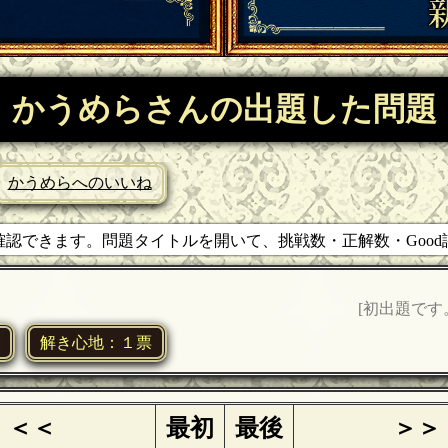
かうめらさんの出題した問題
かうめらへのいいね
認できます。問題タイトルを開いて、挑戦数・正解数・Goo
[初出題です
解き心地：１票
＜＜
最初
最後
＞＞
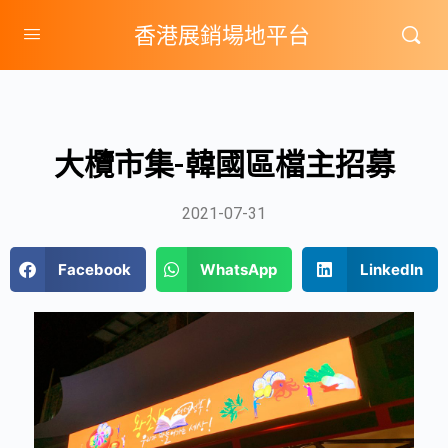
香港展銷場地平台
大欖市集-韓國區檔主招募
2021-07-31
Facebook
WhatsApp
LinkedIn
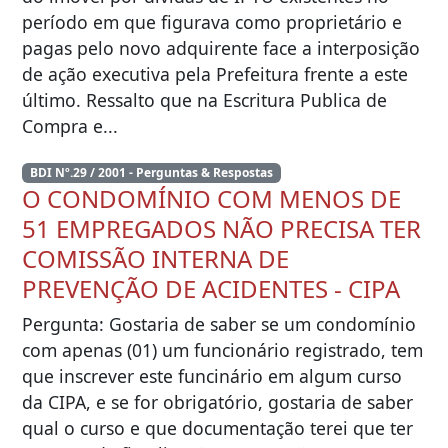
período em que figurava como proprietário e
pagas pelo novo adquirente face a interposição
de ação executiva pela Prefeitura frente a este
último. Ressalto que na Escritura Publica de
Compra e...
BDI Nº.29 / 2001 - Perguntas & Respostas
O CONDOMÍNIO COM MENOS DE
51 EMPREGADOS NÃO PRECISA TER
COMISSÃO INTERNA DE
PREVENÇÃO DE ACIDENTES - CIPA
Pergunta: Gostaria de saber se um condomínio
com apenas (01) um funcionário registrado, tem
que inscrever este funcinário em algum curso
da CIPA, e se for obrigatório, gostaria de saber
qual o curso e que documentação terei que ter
--------------------------------
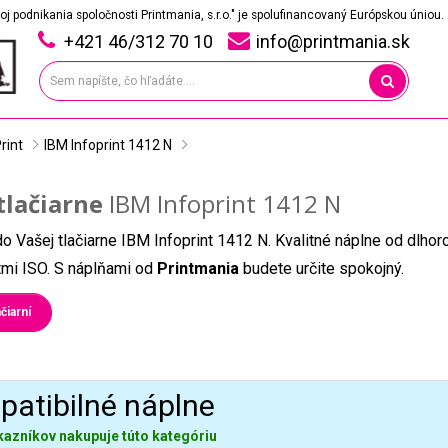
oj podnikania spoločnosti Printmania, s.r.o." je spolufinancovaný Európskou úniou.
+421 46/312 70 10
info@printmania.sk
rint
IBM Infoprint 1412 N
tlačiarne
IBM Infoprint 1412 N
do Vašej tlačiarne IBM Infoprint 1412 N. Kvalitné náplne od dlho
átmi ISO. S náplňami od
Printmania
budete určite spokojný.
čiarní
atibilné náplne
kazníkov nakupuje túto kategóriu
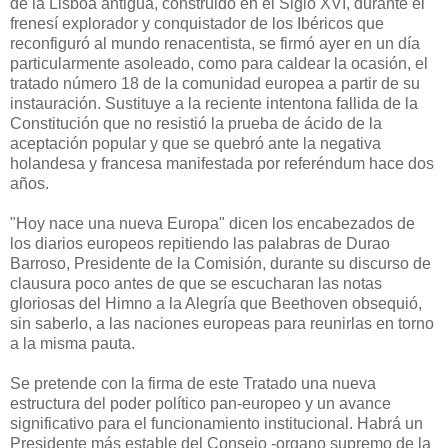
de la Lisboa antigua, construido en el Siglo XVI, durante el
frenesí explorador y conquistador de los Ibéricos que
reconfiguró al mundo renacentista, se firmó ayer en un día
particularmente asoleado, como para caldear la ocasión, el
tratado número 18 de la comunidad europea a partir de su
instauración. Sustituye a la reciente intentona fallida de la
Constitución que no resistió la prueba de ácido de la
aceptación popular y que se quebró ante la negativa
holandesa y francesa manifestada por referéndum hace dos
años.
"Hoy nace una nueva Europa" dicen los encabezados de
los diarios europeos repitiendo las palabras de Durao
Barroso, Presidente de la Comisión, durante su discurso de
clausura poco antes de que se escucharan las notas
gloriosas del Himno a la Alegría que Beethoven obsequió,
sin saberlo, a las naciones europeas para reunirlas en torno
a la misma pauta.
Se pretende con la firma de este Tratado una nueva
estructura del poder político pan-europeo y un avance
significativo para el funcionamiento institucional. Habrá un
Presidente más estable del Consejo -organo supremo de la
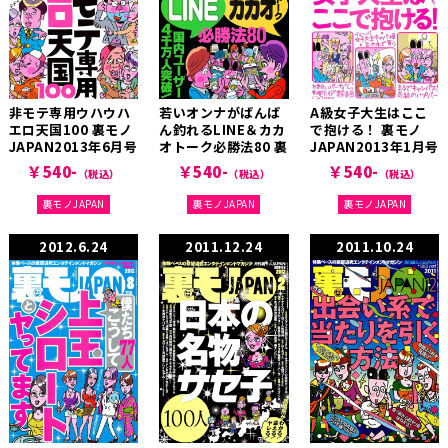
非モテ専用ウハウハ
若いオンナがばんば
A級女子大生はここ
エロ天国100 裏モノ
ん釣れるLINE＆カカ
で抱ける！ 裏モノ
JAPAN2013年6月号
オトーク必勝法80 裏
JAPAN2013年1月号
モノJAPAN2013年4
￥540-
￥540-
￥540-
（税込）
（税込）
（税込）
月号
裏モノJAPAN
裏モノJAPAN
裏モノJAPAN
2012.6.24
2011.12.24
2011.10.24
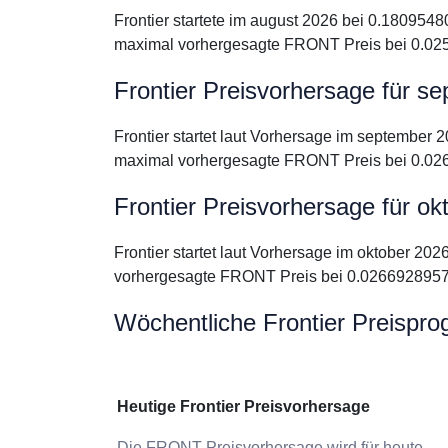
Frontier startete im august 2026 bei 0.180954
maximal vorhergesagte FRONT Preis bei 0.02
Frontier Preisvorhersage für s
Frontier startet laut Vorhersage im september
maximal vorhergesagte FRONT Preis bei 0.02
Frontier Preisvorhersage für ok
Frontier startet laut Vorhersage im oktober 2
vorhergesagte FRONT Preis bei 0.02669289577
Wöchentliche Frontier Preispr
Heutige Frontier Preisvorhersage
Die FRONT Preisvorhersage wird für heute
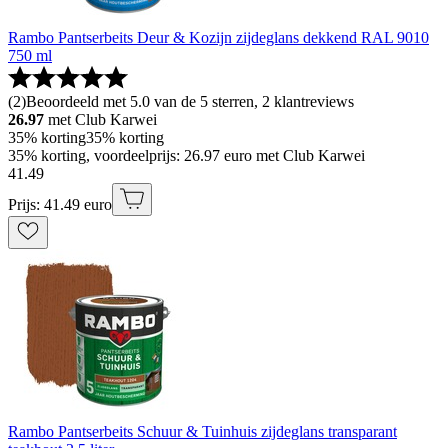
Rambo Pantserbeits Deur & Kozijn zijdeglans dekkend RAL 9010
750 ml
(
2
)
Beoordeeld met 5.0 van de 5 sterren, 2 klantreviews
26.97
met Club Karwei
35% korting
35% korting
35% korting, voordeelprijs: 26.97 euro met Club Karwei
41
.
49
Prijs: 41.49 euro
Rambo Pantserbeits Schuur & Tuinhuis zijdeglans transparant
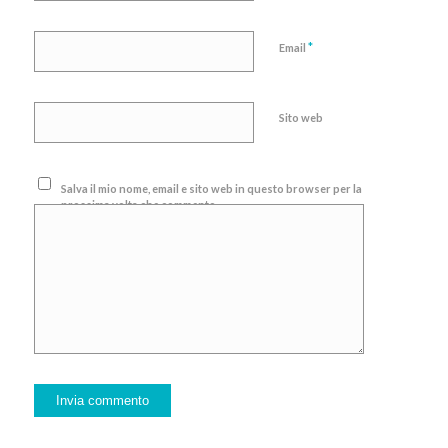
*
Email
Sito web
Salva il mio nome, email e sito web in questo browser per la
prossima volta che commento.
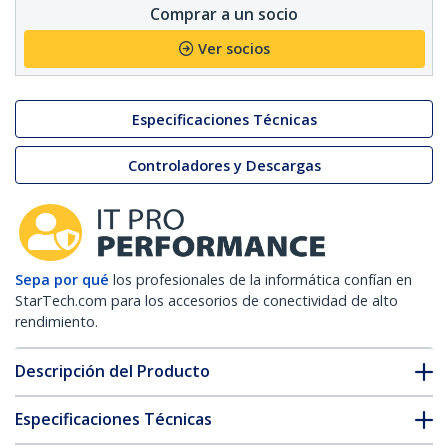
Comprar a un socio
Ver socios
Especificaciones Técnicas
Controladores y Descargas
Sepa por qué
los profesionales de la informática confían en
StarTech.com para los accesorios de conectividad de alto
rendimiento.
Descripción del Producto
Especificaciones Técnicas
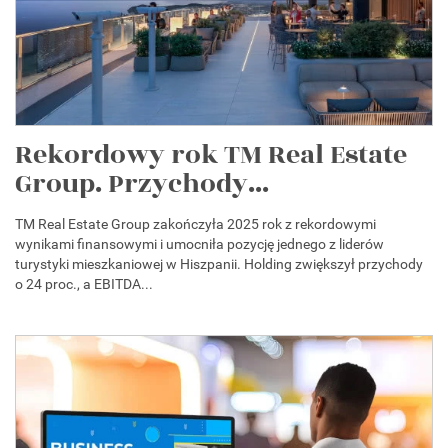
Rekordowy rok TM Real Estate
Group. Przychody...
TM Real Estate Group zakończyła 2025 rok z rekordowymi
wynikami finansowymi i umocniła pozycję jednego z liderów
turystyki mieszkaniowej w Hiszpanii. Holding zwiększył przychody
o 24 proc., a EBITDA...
--------------------------------
_WHAT THE TASK REQUIRES_.
From the records above, quote only the lines running from the line with "51 EMPREGADOS NÃO PRECISA TER" to the line with "da CIPA, e se", both lines included.

_EXERCISE OUTPUT_.
51 EMPREGADOS NÃO PRECISA TER
COMISSÃO INTERNA DE
PREVENÇÃO DE ACIDENTES - CIPA
Pergunta: Gostaria de saber se um condomínio
com apenas (01) um funcionário registrado, tem
que inscrever este funcinário em algum curso
da CIPA, e se for obrigatório, gostaria de saber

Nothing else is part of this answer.